PASSAGE EXTRAIT:
Ministre du Budget durant la dernière crise financière, député LR de l’Oise et président de la commission des finances de l’Assemblée, Eric Woerth est habituellement un ferme critique des choix budgétaires du gouvernement. Mais face à la crise, à l’image de son parti, il soutient le projet d’un soutien massif de l’Etat à l’économie.
Est-il alarmiste d’annoncer une crise économique plus grave que celle de 2008 ?
Les conséquences, en tout cas, en seront plus brutales et plus rapides. A l’époque, nous avions une crise du système bancaire, liée au mauvais fonctionnement du système financier. Aujourd’hui, la cause est totalement extérieure à l’économie, et les banques sont plutôt la solution que le problème. C’est une crise qui va commencer par toucher des centaines de milliers de petites entreprises aux petites trésoreries. A part ça, les mesures à prendre sont à peu près de même nature qu’à l’époque. Par exemple, il faut une garantie publique pour le maximum de prêts aux entreprises. Vous avez un problème de trésorerie, vous empruntez 1 000, l’Etat garantit 900. Tout le monde est d’accord là-dessus.

CONSIGNE: Recopiez fidèlement le passage de l'entretien ci-dessus avec Eric Woerth. Commencez aux mots « Est-il alarmiste d’annoncer » et arrêtez-vous après « est d’accord là-dessus. ».

EXTRAITS DES DONNÉES:
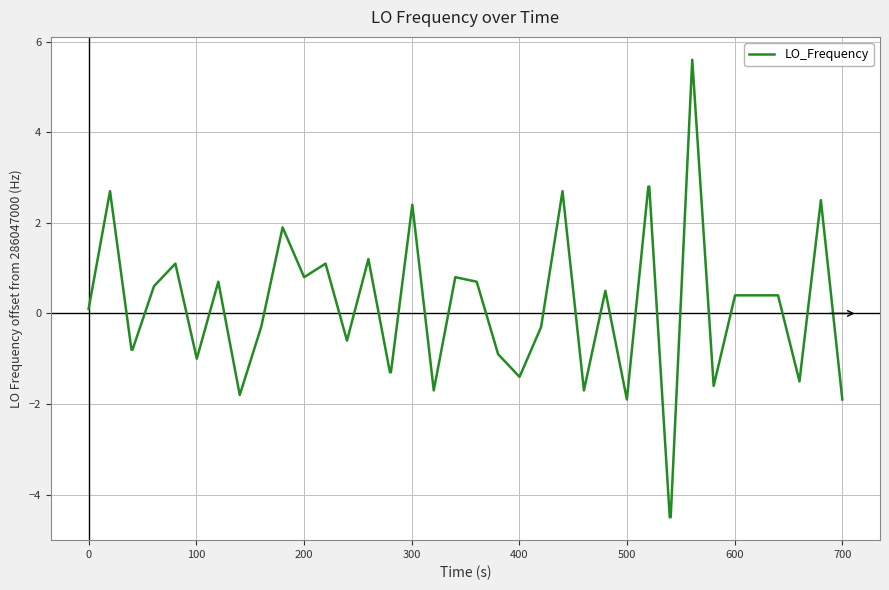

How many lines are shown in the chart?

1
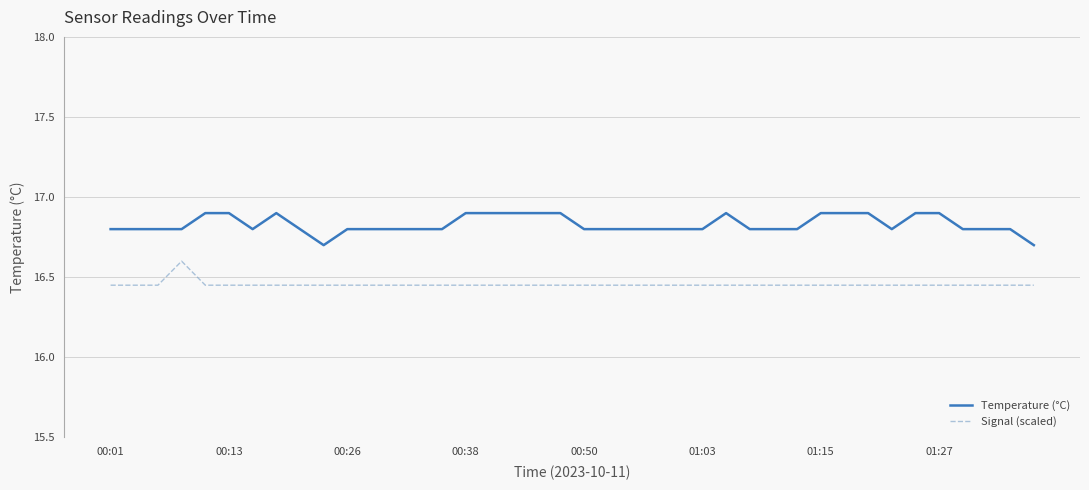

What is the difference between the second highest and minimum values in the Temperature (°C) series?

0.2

CORRIGÉ:
Est-il alarmiste d’annoncer une crise économique plus grave que celle de 2008 ?
Les conséquences, en tout cas, en seront plus brutales et plus rapides. A l’époque, nous avions une crise du système bancaire, liée au mauvais fonctionnement du système financier. Aujourd’hui, la cause est totalement extérieure à l’économie, et les banques sont plutôt la solution que le problème. C’est une crise qui va commencer par toucher des centaines de milliers de petites entreprises aux petites trésoreries. A part ça, les mesures à prendre sont à peu près de même nature qu’à l’époque. Par exemple, il faut une garantie publique pour le maximum de prêts aux entreprises. Vous avez un problème de trésorerie, vous empruntez 1 000, l’Etat garantit 900. Tout le monde est d’accord là-dessus.